Thursday, July 7, 2011

When It Was A Game: The Complete Collection Blu-ray Review

For the first time, all three HBO Sports specials: When It Was A Game (Peabody Award winner), When It Was A Game 2 and When It Was A Game 3, are now available in one collection.  The unique series spans baseball history from the 1930′s to the 1960′s in a glowing tribute to America’s national pastime.  This is a retrospective look at the glory days and the changing face of baseball, showing the game as the way one always imagined it – the way it was.  Filled with poetic narration, interviews, and remembrances from celebrities, stars, writers, and sportscasters, it is composed entirely of 8mm and 16mm home-movie footage and photographs taken by fans and  by the players themselves.

Film (3 out of 5 stars)

I originally requested this title because the description of it mentioned that it would give viewers the “opportunity to relive many precious, magical moments in baseball history…,” and it does offer that up to a point, but not as I had imagined it would.  For some reason, I was thinking that I would be allowed to see the highlights of past games or world series and see the plays that changed the outcome of the games.  Instead, this reverential retrospective shows us snippets of players playing the game but without any reference as to what game it is or setting up the historical outline of what happened before or why the game was important.
I quickly learned that while this wasn’t the legendary highlights of the sport like I imagined it would be, it was instead almost a treatise on baseball and it’s place in our society.  This is more of a philosophical piece filled with poems about baseball and commentators and narrators like Billy Crystal, Bob Costas, Dick Johnson, Donald Honig, Geraldo Rivera, Kevin Costner, Jason Robards, Roy Scheider, James Earl Jones, and more, waxing poetic about the game.  While I didn’t want to hear a ton of poetry about baseball, at least the series had the good sense to hire some great actors to read it.
As advertised, there’s a lot of focus on the players of the game like Roy Campanella, Lou Gehrig, Joe DiMaggio, Cy Young, Ted Williams, Jackie Robinson, Babe Ruth, Yogi Berra, Hank Aaron, Micky Mantle and Roger Maris but other than newsreel footage and home movies shot by the players themselves, there really isn’t anything else to it.  It’s all surface level coverage and there’s no context for any of it.  The snippets of footage are so brief that none of it really serves a purpose.  I’m perfectly willing to accept that I’m not the target audience for this as I have only a passing familiarity with baseball and almost no knowledge of current players.  Perhaps hardcore fans don’t mind just letting the images of past players play the game wash over them as they listen to another ode to baseball.
There’s a few parts throughout this three part series that actually spend some time to cover a player like Babe Ruth or Mickey Mantle who made a significant contribution to the game.  It’s at those points where the series gets more interesting since we are allowed to focus on one thing for more than ten seconds.  Seeing actual footage of something like Mickey Mantle’s farewell to the game has more impact since we are given the chance to understand the context of the footage and what it means to the man, the fans, and the game itself.  It’s just unfortunate that more of those kind of moments are allowed.  Out of the three series, I enjoyed the first one the most, since I knew the players better and because I love history.  The opportunity to see the legendary players but also the fields and stadiums that no longer exist was very interesting to me and the best part of the series.  I just wish that they had focused the series more on baseball’s highlights instead of a repetitious cycle of poems and random players playing the game.

Video (4 out of 5 stars)

Considering that the footage that makes up this series is entirely taken from 8 and 16MM cameras, this 1080p (1.78:1) transfer looks surprisingly good.  While there is plenty of evidence of scratches and other defects, it doesn’t detract from the overall quality because the rest of it looks better than expected.  It’s safe to say that this is probably the best that this footage will ever look.

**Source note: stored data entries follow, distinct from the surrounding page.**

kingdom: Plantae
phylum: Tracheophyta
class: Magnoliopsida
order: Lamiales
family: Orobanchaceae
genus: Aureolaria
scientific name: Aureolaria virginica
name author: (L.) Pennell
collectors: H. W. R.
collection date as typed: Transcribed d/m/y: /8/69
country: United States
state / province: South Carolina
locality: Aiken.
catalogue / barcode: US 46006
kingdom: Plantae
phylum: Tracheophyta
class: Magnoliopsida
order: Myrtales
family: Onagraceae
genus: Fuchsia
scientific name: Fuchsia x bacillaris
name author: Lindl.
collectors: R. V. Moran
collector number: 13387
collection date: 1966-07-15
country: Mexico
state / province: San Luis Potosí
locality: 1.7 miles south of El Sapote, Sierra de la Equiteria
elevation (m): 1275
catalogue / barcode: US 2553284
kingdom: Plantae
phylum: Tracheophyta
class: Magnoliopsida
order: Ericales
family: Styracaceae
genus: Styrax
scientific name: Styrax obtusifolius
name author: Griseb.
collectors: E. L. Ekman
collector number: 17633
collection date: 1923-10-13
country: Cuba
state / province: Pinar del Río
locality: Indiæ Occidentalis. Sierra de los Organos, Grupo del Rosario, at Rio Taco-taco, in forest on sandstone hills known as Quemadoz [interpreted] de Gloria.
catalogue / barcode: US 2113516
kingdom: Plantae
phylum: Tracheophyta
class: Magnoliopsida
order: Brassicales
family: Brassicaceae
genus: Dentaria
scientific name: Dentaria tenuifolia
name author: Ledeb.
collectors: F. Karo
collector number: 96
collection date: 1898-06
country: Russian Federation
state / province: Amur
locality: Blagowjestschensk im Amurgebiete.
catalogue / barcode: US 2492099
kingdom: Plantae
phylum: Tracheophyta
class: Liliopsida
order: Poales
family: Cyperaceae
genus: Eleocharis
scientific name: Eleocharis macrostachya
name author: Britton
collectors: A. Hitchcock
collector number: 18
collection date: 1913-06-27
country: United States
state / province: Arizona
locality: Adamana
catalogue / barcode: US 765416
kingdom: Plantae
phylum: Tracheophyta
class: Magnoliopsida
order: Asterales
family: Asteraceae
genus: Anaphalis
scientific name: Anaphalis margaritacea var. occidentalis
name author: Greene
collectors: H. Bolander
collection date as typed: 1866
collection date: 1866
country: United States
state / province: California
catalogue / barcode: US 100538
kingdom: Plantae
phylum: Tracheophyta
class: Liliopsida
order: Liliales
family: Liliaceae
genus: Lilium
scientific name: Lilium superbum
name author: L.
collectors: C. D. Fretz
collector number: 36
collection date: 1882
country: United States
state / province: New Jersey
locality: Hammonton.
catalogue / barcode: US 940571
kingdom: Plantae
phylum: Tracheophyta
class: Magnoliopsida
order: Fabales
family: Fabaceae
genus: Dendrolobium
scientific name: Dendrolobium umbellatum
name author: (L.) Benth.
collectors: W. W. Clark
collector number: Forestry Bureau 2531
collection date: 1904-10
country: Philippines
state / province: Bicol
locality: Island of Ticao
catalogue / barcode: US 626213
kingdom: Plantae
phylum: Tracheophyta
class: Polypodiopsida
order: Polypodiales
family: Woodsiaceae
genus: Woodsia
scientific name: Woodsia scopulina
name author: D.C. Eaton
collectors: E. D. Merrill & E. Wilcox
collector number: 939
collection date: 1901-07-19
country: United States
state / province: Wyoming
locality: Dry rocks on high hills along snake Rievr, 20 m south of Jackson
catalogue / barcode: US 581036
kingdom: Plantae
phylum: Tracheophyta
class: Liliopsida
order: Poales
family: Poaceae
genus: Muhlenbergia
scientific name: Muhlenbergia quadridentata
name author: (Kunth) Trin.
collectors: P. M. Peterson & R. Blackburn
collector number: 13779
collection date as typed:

Audio (3 1/2 out of 5 stars)

The series offers an English DTS-HD Master Audio 2.0 stereo mix and a Spanish DTS Digital Surround 2.0 mix as well which is decent but it’s no home run.  Since we rarely get to hear the players it’s mostly just the dialogue from a narrator reading some poems or a commentator reflecting on his childhood memories of baseball and what it meant to them which is clear and easily understandable.  The period music also comes though well but I will take this opportunity to gripe about repeated songs and poems throughout the three series.  Once would have been enough for my tastes.

Special Features 

There are no special features on this disc.

Final Thoughts (3 out of 5 stars)

This isn’t a highlights reel at all but instead more of a nostalgic look back at the glory days of baseball that has been captured on Blu-ray.   I wholeheartedly  agree with the premise of how the game was better back in the days before free agents, multi-million dollar contracts, and the rampant use of steroids and other performance enhancers.  The time period when the Yankees dominated the game and the players stayed with their team for years which allowed fans to develop a loyalty and relationship with the players that is almost non-existent today.  After seeing this, it just reinforces my previous opinion on how things have changed for the worse in the world of baseball.  It’s all become corporate now, but it’s always nice to take a look back at a more simple and pure time when players played baseball for the love of the game.